Les temps changent. Rappelez-vous bien : il y a un an, le prix du baril de pétrole était encore en dessous de la barre des 75$, tandis qu'aujourd'hui, il flirt avec la barre des 140$, soit une augmentation de près de 100% en un an. Les professionnels dont l'activité dépend de cette matière première portent le gouvernement coupable de stoïcisme, le français moyen se contente de râler après les taxes, mais rares sont ceux qui voient plus loin que le bout de leur nez. Oyez citoyens français et râleurs, aussi pléonasmique que cela puisse sembler, oyez habitants de cette Terre : n'oubliez pas de regarder ce qui se profile à l'horizon et qui ombrage votre avenir.

Pourtant, la fin de l'ère pétrolifère n'est pas si loin de l'extrémité de leur nez, à quelques centimètres tout au plus. Les citoyens comme les gouvernement préfèrent rester aveugles que de loucher sur cette problématique qui, bien qu'abordée depuis des années, n'a encore pas trouvé de solution. Au lieu de se reconvertir à long terme de manière à ne pas déstabiliser l'économie sur laquelle notre croissance est fondée, la politique de la docte-ignorance face conséquences imminentes de la flambée des hausse du pétrole et à plus forte raison encore de sa disparition définitive à long terme, couplée à l'inaction des dernières décennies nous ont emmenés dans une impasse.

D'un côté, on incrimine les taxes alors qu'il est juste qu'une énergie si polluante que celle issue de la combustion du pétrole, sous toutes ses formes plus ou moins raffinées, soit fortement taxée et qu'il serait encore plus insensé de réduire ces mêmes taxes, puisque ce faisant, nous pousserions à la consommation d'une matière première et fossile dont on sait qu'elle ne sera plus disponible en grandes quantités pour longtemps. Autrement dit, la détaxation pousserait à la consommation, ce qui impacterait grandement sur les quantités de pétrole encore disponible et induisant ainsi une hausse des prix, se répercutant d'ailleurs d'autant à la borne. Qui a prononcé le terme de "cercle vicieux" ?

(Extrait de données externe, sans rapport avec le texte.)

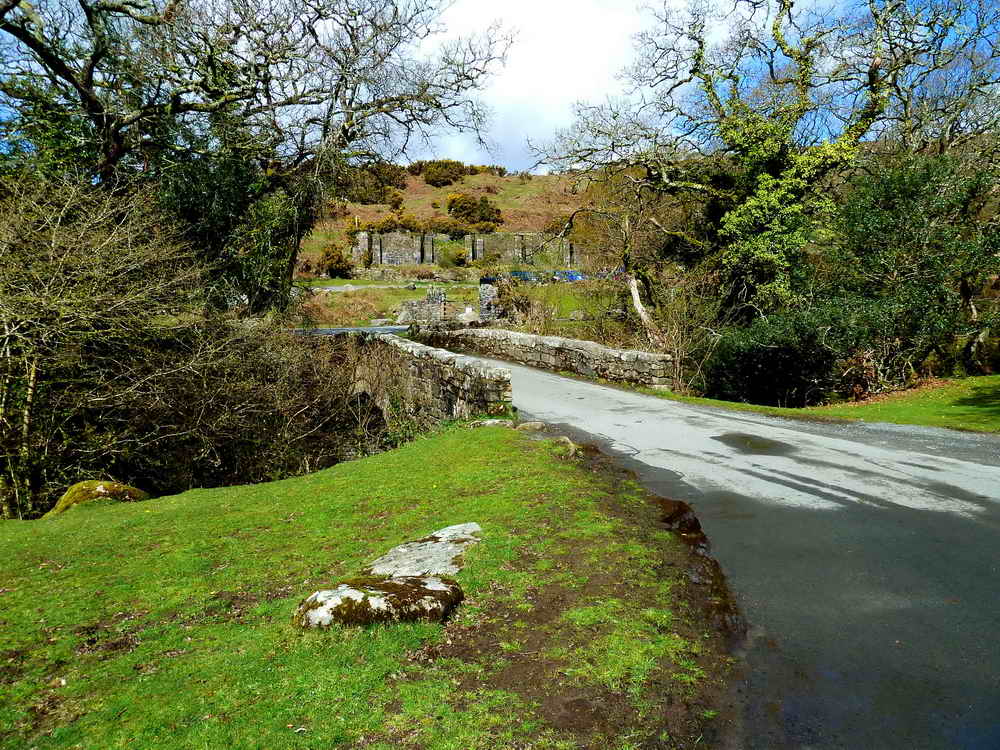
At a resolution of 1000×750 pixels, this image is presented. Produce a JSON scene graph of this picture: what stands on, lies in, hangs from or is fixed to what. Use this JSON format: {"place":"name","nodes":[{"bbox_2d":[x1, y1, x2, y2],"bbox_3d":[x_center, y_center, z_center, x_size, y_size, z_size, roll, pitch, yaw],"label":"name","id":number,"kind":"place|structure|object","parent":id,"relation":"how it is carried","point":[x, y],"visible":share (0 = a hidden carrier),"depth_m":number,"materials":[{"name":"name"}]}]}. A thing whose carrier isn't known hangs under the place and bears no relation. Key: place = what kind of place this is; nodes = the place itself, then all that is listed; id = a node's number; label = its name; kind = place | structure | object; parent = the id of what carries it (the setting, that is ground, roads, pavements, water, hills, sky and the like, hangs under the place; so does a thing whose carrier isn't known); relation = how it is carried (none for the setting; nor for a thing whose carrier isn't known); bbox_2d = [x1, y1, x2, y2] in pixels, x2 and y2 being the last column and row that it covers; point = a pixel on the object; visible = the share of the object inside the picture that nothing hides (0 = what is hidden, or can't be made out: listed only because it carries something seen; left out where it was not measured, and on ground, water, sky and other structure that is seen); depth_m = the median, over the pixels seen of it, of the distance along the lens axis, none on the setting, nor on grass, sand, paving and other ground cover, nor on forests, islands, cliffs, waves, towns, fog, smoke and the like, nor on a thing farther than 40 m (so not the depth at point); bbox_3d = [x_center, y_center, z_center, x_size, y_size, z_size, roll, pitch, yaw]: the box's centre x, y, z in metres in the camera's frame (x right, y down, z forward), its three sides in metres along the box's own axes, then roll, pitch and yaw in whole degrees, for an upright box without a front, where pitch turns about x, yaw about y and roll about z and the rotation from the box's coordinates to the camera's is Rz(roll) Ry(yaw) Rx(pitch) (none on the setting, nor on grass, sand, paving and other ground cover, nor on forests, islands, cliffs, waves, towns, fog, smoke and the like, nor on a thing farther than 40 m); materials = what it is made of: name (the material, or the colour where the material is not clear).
{"place":"outdoors","nodes":[
{"label":"outdoors","id":0,"kind":"place"},
{"bbox_2d":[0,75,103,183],"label":"evergreen tree","id":1,"kind":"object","parent":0,"point":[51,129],"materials":[{"name":"green plant"}]},
{"bbox_2d":[291,325,410,335],"label":"road","id":2,"kind":"structure","parent":0,"point":[336,330],"materials":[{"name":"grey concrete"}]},
{"bbox_2d":[0,419,734,749],"label":"lawn","id":3,"kind":"structure","parent":0,"point":[444,444],"materials":[{"name":"green plant"}]},
{"bbox_2d":[43,480,148,517],"bbox_3d":[-4.987,1.600,8.900,1.153,0.605,1.055,1,7,11],"label":"mossy rock","id":4,"kind":"object","parent":3,"relation":"on","point":[104,488],"visible":0.49,"depth_m":8.71,"materials":[{"name":"stone"}]},
{"bbox_2d":[294,575,463,629],"bbox_3d":[-0.702,1.358,4.178,1.002,0.373,0.641,-1,7,-3],"label":"mossy rock","id":5,"kind":"object","parent":3,"relation":"on","point":[357,593],"visible":0.9,"depth_m":4.04,"materials":[{"name":"stone"}]},
{"bbox_2d":[367,521,481,577],"bbox_3d":[-0.525,1.327,5.044,0.840,0.321,1.031,2,7,17],"label":"flat rock","id":6,"kind":"object","parent":3,"relation":"on","point":[396,551],"visible":0.71,"depth_m":4.94,"materials":[{"name":"grey stone"}]},
{"bbox_2d":[470,418,514,428],"bbox_3d":[-0.089,0.757,10.217,0.704,0.271,0.468,-1,7,-3],"label":"rock","id":7,"kind":"object","parent":3,"relation":"on","point":[489,423],"visible":0.71,"depth_m":10.12,"materials":[{"name":"grey stone"}]},
{"bbox_2d":[515,420,547,432],"bbox_3d":[0.447,0.778,9.980,0.518,0.276,0.449,-1,7,-3],"label":"rock","id":8,"kind":"object","parent":3,"relation":"on","point":[537,427],"visible":0.8,"depth_m":9.87,"materials":[{"name":"grey stone"}]},
{"bbox_2d":[549,435,578,459],"bbox_3d":[0.734,0.899,8.520,0.433,0.320,0.561,-1,7,-3],"label":"rock","id":9,"kind":"object","parent":3,"relation":"on","point":[570,444],"visible":0.77,"depth_m":8.39,"materials":[{"name":"stone"}]},
{"bbox_2d":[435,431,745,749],"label":"dirt patch","id":10,"kind":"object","parent":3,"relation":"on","point":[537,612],"visible":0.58,"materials":[{"name":"brown soil"}]},
{"bbox_2d":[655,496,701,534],"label":"rock","id":11,"kind":"object","parent":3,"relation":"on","point":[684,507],"visible":0.65,"depth_m":5.91,"materials":[{"name":"brown"}]},
{"bbox_2d":[303,282,460,292],"label":"distant road","id":12,"kind":"structure","parent":0,"point":[336,288],"materials":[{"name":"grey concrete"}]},
{"bbox_2d":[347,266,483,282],"label":"stone wall","id":13,"kind":"structure","parent":0,"point":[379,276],"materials":[{"name":"grey stone"}]},
{"bbox_2d":[327,328,511,432],"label":"stone bridge","id":14,"kind":"structure","parent":0,"point":[417,370],"materials":[{"name":"grey stone"}]},
{"bbox_2d":[300,165,602,269],"label":"hill","id":15,"kind":"structure","parent":0,"point":[429,190],"materials":[{"name":"plant"}]},
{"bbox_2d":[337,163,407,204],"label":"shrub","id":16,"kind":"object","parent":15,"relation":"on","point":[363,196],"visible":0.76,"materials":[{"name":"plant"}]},
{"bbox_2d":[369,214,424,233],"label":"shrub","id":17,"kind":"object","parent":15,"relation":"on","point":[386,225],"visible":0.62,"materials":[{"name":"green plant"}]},
{"bbox_2d":[414,159,468,186],"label":"shrub","id":18,"kind":"object","parent":15,"relation":"on","point":[437,175],"visible":0.88,"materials":[{"name":"green plant"}]},
{"bbox_2d":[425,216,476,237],"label":"shrub","id":19,"kind":"object","parent":15,"relation":"on","point":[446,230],"visible":0.8,"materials":[{"name":"plant"}]},
{"bbox_2d":[446,193,503,229],"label":"shrub","id":20,"kind":"object","parent":15,"relation":"on","point":[466,209],"visible":0.87,"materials":[{"name":"green plant"}]},
{"bbox_2d":[298,275,620,332],"label":"grass field","id":21,"kind":"structure","parent":0,"point":[419,290],"materials":[{"name":"green plant"}]},
{"bbox_2d":[317,244,352,278],"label":"shrub","id":22,"kind":"object","parent":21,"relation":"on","point":[336,263],"visible":0.85,"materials":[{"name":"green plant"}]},
{"bbox_2d":[396,287,446,325],"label":"stone wall","id":23,"kind":"structure","parent":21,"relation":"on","point":[431,297],"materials":[{"name":"grey stone"}]},
{"bbox_2d":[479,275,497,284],"label":"car","id":24,"kind":"object","parent":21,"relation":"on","point":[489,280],"visible":0.6,"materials":[{"name":"black"}]},
{"bbox_2d":[478,277,501,320],"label":"stone pillar","id":25,"kind":"structure","parent":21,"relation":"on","point":[483,299],"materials":[{"name":"grey stone"}]},
{"bbox_2d":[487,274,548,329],"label":"shrub","id":26,"kind":"object","parent":21,"relation":"on","point":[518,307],"visible":0.67,"depth_m":26.89,"materials":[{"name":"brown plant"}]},
{"bbox_2d":[509,270,542,282],"label":"blue car","id":27,"kind":"object","parent":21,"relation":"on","point":[520,274],"visible":0.6,"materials":[{"name":"blue"}]},
{"bbox_2d":[551,270,583,281],"label":"blue car","id":28,"kind":"object","parent":21,"relation":"on","point":[572,276],"visible":0.65,"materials":[{"name":"blue metal"}]},
{"bbox_2d":[350,230,580,268],"label":"stone wall","id":29,"kind":"structure","parent":0,"point":[415,255],"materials":[{"name":"grey stone"}]},
{"bbox_2d":[1,1,999,173],"label":"sky","id":30,"kind":"structure","parent":0,"point":[489,97],"materials":[{"name":"blue"}]},
{"bbox_2d":[408,0,664,172],"label":"cloud","id":31,"kind":"structure","parent":0,"point":[520,91],"materials":[{"name":"white"}]},
{"bbox_2d":[413,323,672,388],"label":"stone wall","id":32,"kind":"structure","parent":0,"point":[524,337],"depth_m":17.78,"materials":[{"name":"grey stone"}]},
{"bbox_2d":[433,354,999,749],"label":"road","id":33,"kind":"structure","parent":0,"point":[791,469],"materials":[{"name":"grey asphalt"}]},
{"bbox_2d":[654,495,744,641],"label":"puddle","id":34,"kind":"object","parent":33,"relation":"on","point":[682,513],"visible":0.46,"materials":[{"name":"brown"}]},
{"bbox_2d":[714,433,794,454],"label":"puddle","id":35,"kind":"object","parent":33,"relation":"on","point":[754,442],"visible":0.91,"materials":[{"name":"liquid"}]},
{"bbox_2d":[669,374,999,432],"label":"lawn","id":36,"kind":"structure","parent":0,"point":[996,385],"materials":[{"name":"green plant"}]},
{"bbox_2d":[703,303,839,405],"bbox_3d":[5.655,-0.331,14.757,2.908,2.279,2.911,-1,7,-3],"label":"shrub","id":37,"kind":"object","parent":36,"relation":"on","point":[765,349],"visible":0.79,"depth_m":14.14,"materials":[{"name":"green plant"}]},
{"bbox_2d":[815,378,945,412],"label":"fallen leaves","id":38,"kind":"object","parent":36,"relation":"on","point":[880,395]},
{"bbox_2d":[827,145,999,386],"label":"evergreen tree","id":39,"kind":"object","parent":36,"relation":"on","point":[887,202],"visible":0.85,"depth_m":14.53,"materials":[{"name":"green plant"}]},
{"label":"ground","id":40,"kind":"structure","parent":0},
{"bbox_2d":[0,165,365,518],"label":"bare shrub","id":41,"kind":"object","parent":40,"relation":"on","point":[32,379],"visible":0.91,"depth_m":10.85,"materials":[{"name":"plant"}]},
{"bbox_2d":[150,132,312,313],"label":"ivy","id":42,"kind":"object","parent":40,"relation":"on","point":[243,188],"visible":0.44,"depth_m":16.58,"materials":[{"name":"green plant"}]},
{"bbox_2d":[0,0,517,313],"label":"bare tree","id":43,"kind":"object","parent":40,"relation":"on","point":[119,148],"visible":0.9,"depth_m":14.89,"materials":[{"name":"plant"}]},
{"bbox_2d":[441,245,467,266],"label":"shrub","id":44,"kind":"object","parent":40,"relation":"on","point":[458,255],"visible":0.97,"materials":[{"name":"plant"}]},
{"bbox_2d":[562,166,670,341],"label":"bare tree","id":45,"kind":"object","parent":40,"relation":"on","point":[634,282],"visible":0.79,"depth_m":22.66,"materials":[{"name":"plant"}]},
{"bbox_2d":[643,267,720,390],"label":"bare shrub","id":46,"kind":"object","parent":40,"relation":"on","point":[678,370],"visible":0.79,"depth_m":16.70,"materials":[{"name":"plant"}]},
{"bbox_2d":[534,0,999,330],"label":"ivy-covered tree","id":47,"kind":"object","parent":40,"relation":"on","point":[870,82],"visible":0.9,"depth_m":17.23,"materials":[{"name":"plant"}]},
{"bbox_2d":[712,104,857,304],"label":"ivy","id":48,"kind":"object","parent":47,"relation":"attached to","point":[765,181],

D'un autre côté, on pratique la politique de l'autruche en refusant de voir l'imminence de la crise et en reportant à demain des mesures qui auraient pu être prises hier. Ces mesures sont pourtant nombreuses, de l'industrialisation de nouveaux carburants (l'huile de colza fait des tourner à merveille les tracteurs qui sillonnent ma campagne ardennaise) au remplacement de certains polymères constituant la plupart des matières plastiques que nous côtoyons chaque jour par des bio-polymères qui ont en plus l'avantage d'être biodégradables. Si nous avions pensé à cela auparavant, peut-être aurions nous encore des bouchons de taille décente sur nos bouteilles en plastique[1].

Pris à notre propre jeu, nous ne pouvons désormais plus reculer. Il reste à espérer que l'explosion de la bulle spéculative qui se forme autour du pétrole et de ses marchés, programmée par les analystes pour dans deux ou trois années, nous offre un sursis assez long pour développer une économie parallèle et indépendante du pétrole, et ce notamment grâce au réinvestissement des plus-values générées par la chute du prix du baril inhérente à l'explosion de cette bulle spéculative dans les énergies nouvelles. Du moins je l'espère de tout mon coeur car cet espoir est le dernier qu'il nous reste. Sans cela, je ne crains que le prix à payer pour une telle insolence de notre part que celle de n'avoir su écouter les spécialistes ne puisse trouver à ce jour sa place dans notre imaginaire. Le prix économique et humain sera très dur à payer et laissera des stigmates que le temps n'est pas prêt d'effacer.

Heureusement que je crois en l'homme et que se morfondre n'est que la pire et la plus inutile des options qui s'offrent à moi, sinon je crois que j'y aurais déjà cédé depuis bien longtemps. Mais les épreuves ne sont-elles pas là pour nous faire sortir de nos retranchements ?

Notes

[1] Je soupçonne fortement la hausse du prix du pétrole d'être à l'origine de ces économies de bout de chandelles, mais néanmoins nécessaire à la viabilité de ces industries, manifestées par la récente réduction par un facteur deux de la taille des bouchons obturant les bouteilles plastiques.